Photograph courtesy of the Library & Museum of Freemasonry
The design exterior by architect
Frederick Cockerell. The Foundation
Stone was laid in April 1864
One of the more unusual collections within the Grand Lodge
archives relates to the Freemasons’ Tontine which was one
of the ways in which funds were raised to build the first
Freemasons’ Hall in the 1770s. Although tontines are now
illegal in most countries including Britain (possibly because
they encouraged the murder of beneficiaries!), in the 1700s
they were widely used.
So what is a tontine? The Oxford English Dictionary
defines the word tontine as meaning:
A financial scheme by which the subscribers to a loan or common fund
receive each an annuity during his life, which increases as their number
is diminished by death, till the last survivor enjoys the whole income.

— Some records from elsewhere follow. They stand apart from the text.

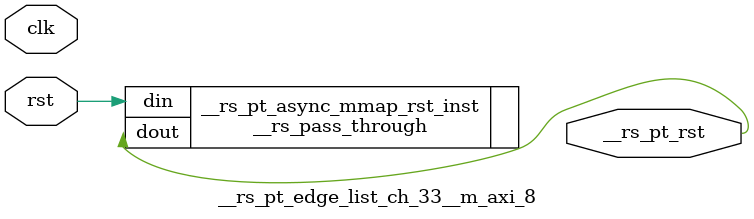
<source format=v>
`timescale 1 ns / 1 ps
/**   Generated by RapidStream   **/
module __rs_pt_edge_list_ch_33__m_axi_8 #(
    parameter BufferSize         = 32,
    parameter BufferSizeLog      = 5,
    parameter AddrWidth          = 64,
    parameter AxiSideAddrWidth   = 64,
    parameter DataWidth          = 512,
    parameter DataWidthBytesLog  = 6,
    parameter WaitTimeWidth      = 4,
    parameter BurstLenWidth      = 8,
    parameter EnableReadChannel  = 1,
    parameter EnableWriteChannel = 1,
    parameter MaxWaitTime        = 3,
    parameter MaxBurstLen        = 15
) (
    output wire __rs_pt_rst,
    input wire  clk,
    input wire  rst
);




__rs_pass_through #(
    .WIDTH (1)
) __rs_pt_async_mmap_rst_inst /**   Generated by RapidStream   **/ (
    .din  (rst),
    .dout (__rs_pt_rst)
);

endmodule  // __rs_pt_edge_list_ch_33__m_axi_8
</source>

The word itself derives from the name of the man credited
with inventing the idea, Lorenzo de Tonti. In 1653 Tonti,
an Italian who established a political career for himself in
France, presented to the French king, Louis XIV, a scheme
to raise money by inviting contributions from citizens who
would receive a share of the fund’s income whilst they were
Once all contributors were dead the capital would revert to
the state. He described the idea as “a gold mine for the king …
a treasure hidden away in the realm”. The scheme was not
taken forward by the French parliament until 1689, a few
years after Tonti’s death in 1684, the resulting tontine raising
3.5 million livres.
England’s first tontine was organised by the Government
in 1693. It had limited success as only 10% of the target
amount was raised. However, tontines continued to be
used throughout the 1700s, less so by the Government but
increasingly by organisations, often to raise capital to fund
building projects. The evidence of this is demonstrated
through the number of Tontine Streets and Tontine Hotels
that are still in existence today.
The suggestion of raising money to fund the building of the
first Freemasons’ Hall through a tontine was considered at a
meeting at the Thatched House Tavern on 16 February 1775.
At a meeting of Grand Lodge on 22 February the scheme
“which would immediately raise a sum of £5,000 to carry
into execution the design of the Society in building a Hall
by granting annuities for lives” was formally approved.
John Allen, Provincial Grand Master for Lancashire,
prepared “Proposals” for the regulation of the tontine,
which were later printed “for the use of the subscribers”.
In the Freemasons’ Tontine there were 100 shares of £50
each. (The modern equivalent in terms of spending power
would be £3,000).
There were no problems finding subscribers, indeed the
minutes of the meeting of 16 February (before the scheme had
been officially approved by Grand Lodge) record that after the
resolution was passed “25 lives [were] subscribed for”.